The whole thing was moved to Woolwich in 1820, to become the Museum of Artillery – which it was for about 180 years. It even got a revamp in 1975.

When the Woolwich Arsenal was turned into what it is now, it was decided to create Firepower, and all the stuff was moved from the Rotunda to the new museum. They’re still moving the last cannons, I understand. Here’s one:

What one makes of Firepower is an individual matter. But the question of what happens to the Rotunda next is one that I’d never fully got to the bottom of.

It’s completely closed, with high fences and the aforementioned trees, though it would have once had fantastic views – for miles around. I knew that the place had reverted to the MOD so I took the opportunity of asking our guide what would be happening.

Frankly, after he told me (he was completely, and typically militarily up-front about it) the rest of the weekend was a bit of a downer for me and I’ve been trying to get my head around it ever since.

When the final cannons go (and they may have gone by now, though I doubt it – they’re big buggers) the place will ‘have the lights turned off.’ That, to you and me, means it will just be left, to moulder away. No access, no views, just a quiet rotting into the earth.

It’s economics, of course, that dictate this. The guy told me it takes sixty-odd grand a year just to stop the place collapsing (it faces special architectural problems due to its ‘unusual’ construction) and he has other drains on his finances – not least huge amounts of military memorabilia that finds its way into his hands which he’s supposed to lovingly curate.

I expressed my distress at this news, trying hard to lower my voice from the strangulated squeak it had become.
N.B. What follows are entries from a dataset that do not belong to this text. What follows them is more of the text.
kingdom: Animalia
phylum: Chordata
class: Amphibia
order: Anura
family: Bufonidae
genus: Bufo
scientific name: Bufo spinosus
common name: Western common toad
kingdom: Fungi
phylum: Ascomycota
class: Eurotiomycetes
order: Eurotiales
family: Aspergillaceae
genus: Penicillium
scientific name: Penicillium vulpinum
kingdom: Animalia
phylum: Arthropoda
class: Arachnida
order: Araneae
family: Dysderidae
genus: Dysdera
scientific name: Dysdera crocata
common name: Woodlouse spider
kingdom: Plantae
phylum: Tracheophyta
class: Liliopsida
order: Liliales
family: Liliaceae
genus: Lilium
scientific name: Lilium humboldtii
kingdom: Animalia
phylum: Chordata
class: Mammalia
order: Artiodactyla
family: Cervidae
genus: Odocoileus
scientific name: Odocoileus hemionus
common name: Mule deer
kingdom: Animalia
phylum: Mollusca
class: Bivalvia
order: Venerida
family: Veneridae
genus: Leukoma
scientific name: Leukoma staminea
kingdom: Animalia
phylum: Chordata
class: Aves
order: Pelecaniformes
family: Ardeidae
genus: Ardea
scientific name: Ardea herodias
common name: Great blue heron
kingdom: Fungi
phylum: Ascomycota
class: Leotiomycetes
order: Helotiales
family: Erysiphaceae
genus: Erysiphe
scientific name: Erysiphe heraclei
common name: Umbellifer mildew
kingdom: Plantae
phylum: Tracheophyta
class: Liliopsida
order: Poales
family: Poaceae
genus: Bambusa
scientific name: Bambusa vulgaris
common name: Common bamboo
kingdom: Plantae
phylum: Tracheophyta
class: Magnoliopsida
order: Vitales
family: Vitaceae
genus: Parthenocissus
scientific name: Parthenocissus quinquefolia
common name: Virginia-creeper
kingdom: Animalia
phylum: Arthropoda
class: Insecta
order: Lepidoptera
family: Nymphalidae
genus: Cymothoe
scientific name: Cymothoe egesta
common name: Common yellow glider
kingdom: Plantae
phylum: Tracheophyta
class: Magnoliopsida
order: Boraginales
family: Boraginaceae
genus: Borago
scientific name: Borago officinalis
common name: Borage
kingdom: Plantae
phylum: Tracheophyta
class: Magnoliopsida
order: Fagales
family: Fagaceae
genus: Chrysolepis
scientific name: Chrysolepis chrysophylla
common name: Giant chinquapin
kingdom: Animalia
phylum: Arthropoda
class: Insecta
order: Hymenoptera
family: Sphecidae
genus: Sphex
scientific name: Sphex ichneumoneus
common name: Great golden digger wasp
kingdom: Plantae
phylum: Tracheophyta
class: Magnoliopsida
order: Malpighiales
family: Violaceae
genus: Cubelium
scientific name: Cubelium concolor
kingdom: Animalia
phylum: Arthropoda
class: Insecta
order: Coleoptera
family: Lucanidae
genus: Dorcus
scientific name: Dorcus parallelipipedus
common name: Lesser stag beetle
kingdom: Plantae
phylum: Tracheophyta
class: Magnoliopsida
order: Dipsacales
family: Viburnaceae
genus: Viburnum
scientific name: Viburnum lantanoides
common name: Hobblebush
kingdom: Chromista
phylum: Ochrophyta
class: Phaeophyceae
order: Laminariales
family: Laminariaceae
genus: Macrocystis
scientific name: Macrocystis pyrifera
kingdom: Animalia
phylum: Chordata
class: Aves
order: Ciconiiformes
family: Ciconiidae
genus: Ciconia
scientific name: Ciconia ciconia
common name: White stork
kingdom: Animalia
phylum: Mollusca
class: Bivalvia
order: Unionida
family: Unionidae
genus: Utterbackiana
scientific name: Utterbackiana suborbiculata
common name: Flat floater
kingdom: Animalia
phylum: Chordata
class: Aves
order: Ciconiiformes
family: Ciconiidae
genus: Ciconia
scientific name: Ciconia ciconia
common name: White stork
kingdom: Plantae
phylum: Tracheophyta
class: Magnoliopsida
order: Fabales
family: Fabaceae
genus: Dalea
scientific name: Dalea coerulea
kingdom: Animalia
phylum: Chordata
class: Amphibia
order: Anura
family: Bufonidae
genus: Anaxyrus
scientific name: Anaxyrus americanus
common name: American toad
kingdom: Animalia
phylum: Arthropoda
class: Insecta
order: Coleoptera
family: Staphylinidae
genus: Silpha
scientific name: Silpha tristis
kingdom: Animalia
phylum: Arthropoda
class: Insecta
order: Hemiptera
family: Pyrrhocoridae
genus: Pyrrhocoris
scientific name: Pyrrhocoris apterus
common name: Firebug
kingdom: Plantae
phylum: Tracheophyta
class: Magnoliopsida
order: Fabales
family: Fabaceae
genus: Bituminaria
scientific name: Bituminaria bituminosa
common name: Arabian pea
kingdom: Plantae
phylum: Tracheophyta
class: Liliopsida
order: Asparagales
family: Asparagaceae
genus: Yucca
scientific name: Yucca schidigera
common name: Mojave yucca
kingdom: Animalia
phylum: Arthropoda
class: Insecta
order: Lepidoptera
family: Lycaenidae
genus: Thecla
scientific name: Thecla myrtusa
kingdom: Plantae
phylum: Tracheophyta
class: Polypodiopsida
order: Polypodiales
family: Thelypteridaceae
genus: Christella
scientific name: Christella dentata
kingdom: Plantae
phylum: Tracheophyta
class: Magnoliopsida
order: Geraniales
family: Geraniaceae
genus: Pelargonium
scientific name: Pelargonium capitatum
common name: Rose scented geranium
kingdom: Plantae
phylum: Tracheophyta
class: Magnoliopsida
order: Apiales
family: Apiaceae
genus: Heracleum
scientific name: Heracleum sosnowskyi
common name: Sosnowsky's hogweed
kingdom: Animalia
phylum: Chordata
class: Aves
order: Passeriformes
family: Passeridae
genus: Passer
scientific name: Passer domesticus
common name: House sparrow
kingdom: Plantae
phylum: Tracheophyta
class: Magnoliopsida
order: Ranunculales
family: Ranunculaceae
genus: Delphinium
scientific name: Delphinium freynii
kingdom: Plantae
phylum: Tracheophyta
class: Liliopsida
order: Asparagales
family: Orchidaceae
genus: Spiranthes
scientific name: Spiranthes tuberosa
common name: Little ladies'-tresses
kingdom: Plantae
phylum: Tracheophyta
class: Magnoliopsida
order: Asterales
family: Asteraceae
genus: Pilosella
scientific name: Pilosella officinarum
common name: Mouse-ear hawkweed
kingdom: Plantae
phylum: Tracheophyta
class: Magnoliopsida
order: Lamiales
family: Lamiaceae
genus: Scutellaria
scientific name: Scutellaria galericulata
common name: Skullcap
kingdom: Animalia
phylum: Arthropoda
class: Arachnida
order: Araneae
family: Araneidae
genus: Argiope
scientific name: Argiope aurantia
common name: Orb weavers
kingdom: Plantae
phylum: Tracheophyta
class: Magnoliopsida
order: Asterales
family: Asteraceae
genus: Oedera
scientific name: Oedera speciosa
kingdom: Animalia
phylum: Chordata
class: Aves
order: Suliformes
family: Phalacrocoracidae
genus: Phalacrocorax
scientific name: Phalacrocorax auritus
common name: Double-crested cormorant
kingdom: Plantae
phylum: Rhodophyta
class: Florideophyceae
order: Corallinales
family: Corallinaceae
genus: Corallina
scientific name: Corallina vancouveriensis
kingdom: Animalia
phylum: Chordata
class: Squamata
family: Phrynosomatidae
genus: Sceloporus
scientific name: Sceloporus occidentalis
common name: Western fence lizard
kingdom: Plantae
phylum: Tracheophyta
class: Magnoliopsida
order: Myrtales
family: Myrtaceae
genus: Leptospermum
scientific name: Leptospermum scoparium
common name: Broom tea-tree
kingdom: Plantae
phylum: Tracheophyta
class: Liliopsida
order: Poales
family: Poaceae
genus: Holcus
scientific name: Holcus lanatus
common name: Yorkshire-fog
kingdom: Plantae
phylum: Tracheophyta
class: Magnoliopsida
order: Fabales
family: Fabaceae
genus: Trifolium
He said that he would be interested in talking to anyone that could make a financial go of leasing it – after all – it’s a liability – sixty grand a year before you do anything to it (and I’m not sure if they’re even going to spend that when they finally go…)

I would SO love to see something happen to this – but what – and with what kind of cash? The place is listed (of course) but there’s no real stick to beat the MOD with if they just let it moulder. It’s out of the way – I can’t even see what it could be used for – but hell – this is a John Nash building that is at the very least ‘exotic.’ Surely there’s something…

2 Comments to “Quiet Shame”

  1. Mike Dearing, Dave Burrluck, Ben Hillyard and Mark Walker says:

    Hi Phantom,

    Mike from the Los Dawsons here…

    the heritage of destruction of grade 2 listed ex miltary buildings in Greenwich is horrific, Im trying to find out about red barracks in Frances street which was left to collapse (the gatehouse is on EH at risk register) and it has been expunged from history – amazing…

  2. DAVID says:

    I visited the Rotunda when it used to be open to the public.
    It was crammed with exhibits from the RA's history as well as many artillery pieces displayed outside.
    However, what remains in my memory was a centre column ("tent pole")wonderfully inscribed with the names of fallen RA personnel.
    I believe that the Military Academy is open to the public on the 18th-19th September 2010, is there any chance of trying to have the Rotunda opened as part of the heritage day?